Kue ini sudah ada sejak zaman Kerajaan Banten dan jadi jajanan favorit Sultan.

Nurul Diva
Oleh Nurul Diva - Reporter
Jadi Kudapan Favorit Sultan Banten, Ini Fakta Menarik Apem Putih yang Melegenda di Pandeglang
Jadi Kudapan Favorit Sultan Banten, Ini Fakta Menarik Apem Putih yang Melegenda di Pandeglang (Merdeka.com)
Dok. Istimewa
Dok. Istimewa

Kabupaten Pandeglang di Banten memiliki segudang kuliner yang lezat, mulai dari angeun lada, emping, otak-otak sampai kue balok. Tetapi di luar itu terdapat kudapan lainnya yang melegenda bernama apem putih.

Apem putih termasuk jajanan yang lezat dan cocok untuk disantap sebagai camilan. Makin nikmat jika memakannya ditemani secangkir kopi maupun teh tawar hangat.

Kue ini menjadi salah satu jajanan legendaris karena sudah ada sejak zaman Kerajaan Banten dan jadi favorit sultan.

Ada banyak fakta tersembunyi dari apem putih yang menarik untuk disimak. Berikut selengkapnya.

Apem putih Pandeglang memang berbeda dari kue apem lainnya. Biasanya kue apem tidak memiliki rasa, dan cenderung hambar.
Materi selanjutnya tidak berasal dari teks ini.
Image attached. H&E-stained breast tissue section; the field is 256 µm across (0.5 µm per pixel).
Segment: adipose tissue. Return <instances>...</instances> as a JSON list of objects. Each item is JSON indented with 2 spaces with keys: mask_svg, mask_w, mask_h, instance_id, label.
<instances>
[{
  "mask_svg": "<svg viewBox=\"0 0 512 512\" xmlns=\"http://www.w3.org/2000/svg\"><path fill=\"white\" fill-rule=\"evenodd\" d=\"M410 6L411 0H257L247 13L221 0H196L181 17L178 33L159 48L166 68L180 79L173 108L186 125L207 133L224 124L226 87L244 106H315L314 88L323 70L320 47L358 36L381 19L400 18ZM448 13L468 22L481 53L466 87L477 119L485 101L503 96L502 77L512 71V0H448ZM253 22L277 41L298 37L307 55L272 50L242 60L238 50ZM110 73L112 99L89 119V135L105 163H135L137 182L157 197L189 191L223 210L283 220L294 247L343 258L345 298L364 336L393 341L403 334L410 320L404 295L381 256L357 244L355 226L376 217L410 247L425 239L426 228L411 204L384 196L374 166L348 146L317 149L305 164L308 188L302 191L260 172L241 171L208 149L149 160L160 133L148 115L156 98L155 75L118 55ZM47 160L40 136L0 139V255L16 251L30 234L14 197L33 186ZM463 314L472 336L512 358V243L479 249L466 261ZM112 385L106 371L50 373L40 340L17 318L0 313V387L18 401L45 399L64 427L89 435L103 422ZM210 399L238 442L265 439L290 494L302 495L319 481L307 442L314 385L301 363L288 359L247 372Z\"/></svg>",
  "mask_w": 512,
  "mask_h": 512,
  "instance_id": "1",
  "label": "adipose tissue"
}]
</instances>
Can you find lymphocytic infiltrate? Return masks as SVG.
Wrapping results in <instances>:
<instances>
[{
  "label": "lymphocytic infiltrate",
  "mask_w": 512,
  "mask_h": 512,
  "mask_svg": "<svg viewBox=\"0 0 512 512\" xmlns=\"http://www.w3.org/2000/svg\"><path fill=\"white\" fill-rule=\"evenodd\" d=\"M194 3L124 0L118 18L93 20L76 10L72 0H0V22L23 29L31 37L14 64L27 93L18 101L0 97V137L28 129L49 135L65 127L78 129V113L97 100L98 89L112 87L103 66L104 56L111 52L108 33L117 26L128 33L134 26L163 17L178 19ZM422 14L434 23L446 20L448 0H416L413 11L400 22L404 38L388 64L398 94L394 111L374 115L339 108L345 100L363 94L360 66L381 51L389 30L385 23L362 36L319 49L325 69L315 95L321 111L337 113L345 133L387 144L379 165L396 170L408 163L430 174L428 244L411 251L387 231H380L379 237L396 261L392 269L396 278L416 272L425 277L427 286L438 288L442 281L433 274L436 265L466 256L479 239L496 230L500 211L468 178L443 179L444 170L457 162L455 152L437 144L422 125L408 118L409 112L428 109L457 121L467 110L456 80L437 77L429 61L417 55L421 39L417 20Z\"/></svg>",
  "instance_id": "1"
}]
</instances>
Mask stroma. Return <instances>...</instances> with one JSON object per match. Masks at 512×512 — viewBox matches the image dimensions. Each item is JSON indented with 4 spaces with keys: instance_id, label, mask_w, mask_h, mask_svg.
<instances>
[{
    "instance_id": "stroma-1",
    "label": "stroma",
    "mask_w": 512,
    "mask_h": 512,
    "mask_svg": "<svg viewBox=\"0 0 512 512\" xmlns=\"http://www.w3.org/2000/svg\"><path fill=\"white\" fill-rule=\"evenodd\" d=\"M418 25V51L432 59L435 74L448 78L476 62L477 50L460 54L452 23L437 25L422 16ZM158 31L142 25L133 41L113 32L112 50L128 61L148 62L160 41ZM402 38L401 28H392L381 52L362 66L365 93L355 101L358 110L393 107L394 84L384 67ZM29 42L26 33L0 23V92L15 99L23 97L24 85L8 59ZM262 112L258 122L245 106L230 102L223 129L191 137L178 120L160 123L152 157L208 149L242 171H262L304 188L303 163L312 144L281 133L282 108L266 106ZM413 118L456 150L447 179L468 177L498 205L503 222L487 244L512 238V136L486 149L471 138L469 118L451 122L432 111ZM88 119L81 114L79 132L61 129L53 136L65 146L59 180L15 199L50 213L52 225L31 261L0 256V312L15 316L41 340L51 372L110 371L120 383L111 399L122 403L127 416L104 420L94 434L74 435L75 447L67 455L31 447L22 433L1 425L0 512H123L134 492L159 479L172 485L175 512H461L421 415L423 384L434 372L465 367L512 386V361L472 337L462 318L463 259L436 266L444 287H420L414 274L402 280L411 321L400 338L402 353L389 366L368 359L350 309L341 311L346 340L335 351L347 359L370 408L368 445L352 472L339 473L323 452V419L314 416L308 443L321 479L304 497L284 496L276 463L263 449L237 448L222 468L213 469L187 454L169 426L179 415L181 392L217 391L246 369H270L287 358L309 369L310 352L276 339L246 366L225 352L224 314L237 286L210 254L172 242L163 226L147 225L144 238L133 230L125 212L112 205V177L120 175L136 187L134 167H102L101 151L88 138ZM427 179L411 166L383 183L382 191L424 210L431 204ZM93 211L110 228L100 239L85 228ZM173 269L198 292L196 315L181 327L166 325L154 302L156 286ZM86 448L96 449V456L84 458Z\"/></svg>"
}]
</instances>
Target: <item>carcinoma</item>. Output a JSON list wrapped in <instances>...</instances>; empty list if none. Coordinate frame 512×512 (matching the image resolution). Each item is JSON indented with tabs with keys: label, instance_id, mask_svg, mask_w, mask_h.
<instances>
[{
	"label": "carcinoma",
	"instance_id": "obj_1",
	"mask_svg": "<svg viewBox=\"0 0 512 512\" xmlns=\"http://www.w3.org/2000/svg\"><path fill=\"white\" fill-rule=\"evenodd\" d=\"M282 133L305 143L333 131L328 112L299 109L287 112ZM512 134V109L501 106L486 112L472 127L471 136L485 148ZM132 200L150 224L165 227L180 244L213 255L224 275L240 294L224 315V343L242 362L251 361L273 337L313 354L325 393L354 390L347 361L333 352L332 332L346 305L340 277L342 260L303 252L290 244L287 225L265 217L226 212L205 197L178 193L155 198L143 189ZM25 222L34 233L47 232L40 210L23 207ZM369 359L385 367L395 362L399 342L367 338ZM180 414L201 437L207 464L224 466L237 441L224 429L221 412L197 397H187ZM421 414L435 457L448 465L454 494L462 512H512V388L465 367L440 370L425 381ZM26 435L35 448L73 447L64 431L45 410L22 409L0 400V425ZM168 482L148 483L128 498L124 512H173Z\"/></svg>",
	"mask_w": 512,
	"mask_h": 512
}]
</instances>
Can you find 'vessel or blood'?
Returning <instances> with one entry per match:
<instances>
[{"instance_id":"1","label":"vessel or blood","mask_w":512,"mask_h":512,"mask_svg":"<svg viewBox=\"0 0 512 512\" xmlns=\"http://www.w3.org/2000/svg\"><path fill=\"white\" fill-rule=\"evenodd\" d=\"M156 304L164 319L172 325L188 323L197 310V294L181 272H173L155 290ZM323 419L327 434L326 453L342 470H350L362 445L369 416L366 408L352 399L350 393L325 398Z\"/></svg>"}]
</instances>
Mengutip budaya-indonesia.org, apem putih ini memiliki cita rasa yang manis dan sedikit gurih. Teksturnya pun cenderung lembut, serta tidak kopong seperti apem tawar.

Untuk bentuknya, kue apem putih cenderung lebih besar dari apem pada umumnya, sehingga cukup mengenyangkan.

Punya banyak nama
Dok. Istimewa

Apem putih diketahui memiliki banyak nama yang selama ini dikenal oleh masyarakat Pandeglang dan sekitarnya. Selain apem putih, kue ini juga dikenal sebagai apem bohay atau apem Cimanuk.

Penamaan putih berasal dari warnanya yang putih polos, tanpa ada tambahan apapun.

Sedangkan penamaan bohay karena bentuknya lebih besar dan kenyal dibanding apem lainnya.

Kemudian untuk apem Cimanuk berasal dari nama daerah penghasilnya, yakni Cimanuk, Kabupaten Pandeglang, Banten.

Mengutip artikel yang diterbitkan oleh Unikom, kue apem putih ternyata jadi salah satu hidangan khas kerajaan Banten. Dulunya sultan sangat menyukai makanan ini karena rasa dan teksturnya yang lezat saat disantap.

Di masanya, kue apem ini biasa disajikan saat bulan Ramadan sebagai kudapan untuk berbuka puasa (takjil).

Di momen itu, pihak kerajaan juga akan membagikannya kepada warga sekitar, sehingga mereka bisa ikut menikmati kelezatannya.

Terdapat varian kekinian
Dok. Istimewa

Mengutip Liputan6, apem putih sendiri mulai mengikuti selera pasar kuliner masa kini. Di masa sekarang terdapat banyak varian modern yang dibuat dengan berbagai rasa.

Di Pandeglang, apem ini memiliki varian rasa tambahan berupa coklat, keju sampai pandan.

Untuk membuat apem putih, terdapat sejumlah bahan yang perlu disiapkan seperti tepung beras, tape singkong dan air panas secukupnya.

Untuk membuatnya, pertama tepung beras dicampurkan dengan tape singkong yang sudah dihaluskan lalu diaduk.

Kemudian adonan dimasukkan ke dalam cetakan berbahan daun pisang. Apem bisa segera dikukus hingga matang.

Setelahnya apem tersebut bisa disajikan hangat-hangat.